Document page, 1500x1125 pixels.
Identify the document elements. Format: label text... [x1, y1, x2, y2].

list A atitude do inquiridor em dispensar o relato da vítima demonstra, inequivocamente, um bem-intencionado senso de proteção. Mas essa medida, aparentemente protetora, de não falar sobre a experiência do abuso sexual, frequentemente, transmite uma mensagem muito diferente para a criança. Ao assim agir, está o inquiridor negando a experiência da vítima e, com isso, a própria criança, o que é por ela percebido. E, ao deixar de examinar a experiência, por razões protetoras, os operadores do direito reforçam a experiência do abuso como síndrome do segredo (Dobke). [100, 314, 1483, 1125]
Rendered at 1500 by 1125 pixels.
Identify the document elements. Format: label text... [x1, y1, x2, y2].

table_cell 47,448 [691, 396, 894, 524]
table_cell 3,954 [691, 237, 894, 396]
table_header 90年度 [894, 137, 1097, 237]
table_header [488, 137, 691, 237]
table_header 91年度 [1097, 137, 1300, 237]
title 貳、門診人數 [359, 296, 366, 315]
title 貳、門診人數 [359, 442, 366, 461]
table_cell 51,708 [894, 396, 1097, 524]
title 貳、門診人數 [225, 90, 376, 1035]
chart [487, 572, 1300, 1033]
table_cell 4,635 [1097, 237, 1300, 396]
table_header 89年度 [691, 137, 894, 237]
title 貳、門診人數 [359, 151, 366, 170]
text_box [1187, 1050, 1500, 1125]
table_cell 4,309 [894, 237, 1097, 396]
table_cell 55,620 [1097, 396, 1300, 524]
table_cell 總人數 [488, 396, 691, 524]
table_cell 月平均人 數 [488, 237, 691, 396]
===
• [What the task requires]
Reproduce all of the rows above verbatim.

• [Task result]
Document page, 1500x1125 pixels.
Identify the document elements. Format: label text... [x1, y1, x2, y2].

list A atitude do inquiridor em dispensar o relato da vítima demonstra, inequivocamente, um bem-intencionado senso de proteção. Mas essa medida, aparentemente protetora, de não falar sobre a experiência do abuso sexual, frequentemente, transmite uma mensagem muito diferente para a criança. Ao assim agir, está o inquiridor negando a experiência da vítima e, com isso, a própria criança, o que é por ela percebido. E, ao deixar de examinar a experiência, por razões protetoras, os operadores do direito reforçam a experiência do abuso como síndrome do segredo (Dobke). [100, 314, 1483, 1125]
Rendered at 1500 by 1125 pixels.
Identify the document elements. Format: label text... [x1, y1, x2, y2].

table_cell 47,448 [691, 396, 894, 524]
table_cell 3,954 [691, 237, 894, 396]
table_header 90年度 [894, 137, 1097, 237]
table_header [488, 137, 691, 237]
table_header 91年度 [1097, 137, 1300, 237]
title 貳、門診人數 [359, 296, 366, 315]
title 貳、門診人數 [359, 442, 366, 461]
table_cell 51,708 [894, 396, 1097, 524]
title 貳、門診人數 [225, 90, 376, 1035]
chart [487, 572, 1300, 1033]
table_cell 4,635 [1097, 237, 1300, 396]
table_header 89年度 [691, 137, 894, 237]
title 貳、門診人數 [359, 151, 366, 170]
text_box [1187, 1050, 1500, 1125]
table_cell 4,309 [894, 237, 1097, 396]
table_cell 55,620 [1097, 396, 1300, 524]
table_cell 總人數 [488, 396, 691, 524]
table_cell 月平均人 數 [488, 237, 691, 396]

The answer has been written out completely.